Figure 3. Degradation of s80^HER4 during mitosis directed by APC/C. A.

HeLa-s80 cells were cultured +NOC/+TET in 10% serum for 16 h. Cells were released into 10% serum +TET at time (T) =0, and treated +CHX at T=0, 2, 4, 8, and 16h after NOC release. Expression of GFP-s80^HER4 was analyzed at 15 min intervals beginning at the time of CHX treatment, by HER4 IP followed by GFP immunoblot (IB).

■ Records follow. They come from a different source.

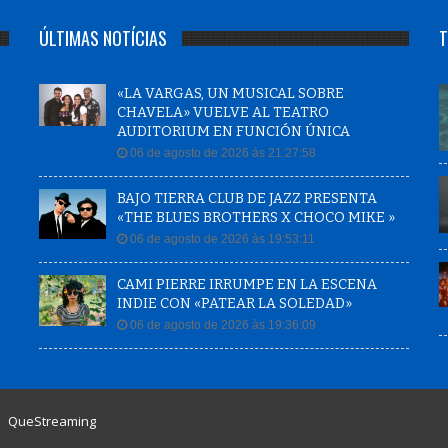
ÚLTIMAS NOTÍCIAS
T
«LA VARGAS, UN MUSICAL SOBRE
CHAVELA» VUELVE AL TEATRO
AUDITORIUM EN FUNCIÓN ÚNICA
06 de agosto de 2026 às 21:27:58
BAJO TIERRA CLUB DE JAZZ PRESENTA
«THE BLUES BROTHERS X CHOCO MIKE »
06 de agosto de 2026 às 19:53:11
CAMI PIERRE IRRUMPE EN LA ESCENA
INDIE CON «PATEAR LA SOLEDAD»
06 de agosto de 2026 às 19:36:09
|
QueStreaming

B. HeLa-s80 cells were synchronized +HU/+TET (upper panel) or +NOC/+TET (lower panel) in 10% serum for 16 h, then released into 10% serum +TET at T=0. Cells were treated +CHX at T=0 and 2h. Expression of GFP-s80^HER4 was analyzed as described above. C. Cells were cultured +NOC/+TET in 10% serum for 16 h, with PS-341 added for the final 4 h. Cells were released into 10% serum +TET/+PS-341 at T=0. CHX was added at T=0. Expression of GFP-s80^HER4 was analyzed as described above; blots were stripped then probed for ubiquitin (lower panel). D. HeLa-s80^HER4 cells transfected with 10 nmol siRNA sequences targeting luciferase or APC2 were treated +NOC/+TET +10% serum for 16 h. Cells were released into 10% serum +TET/+CHX. Expression of GFP-s80^HER4 and cyclin B were analyzed at 15 min intervals beginning at the time of CHX treatment, by IB of anti-HER4 or anti-cyclin B IP's using GFP or cyclin B antibodies, respectively. APC2 was analyzed by IB.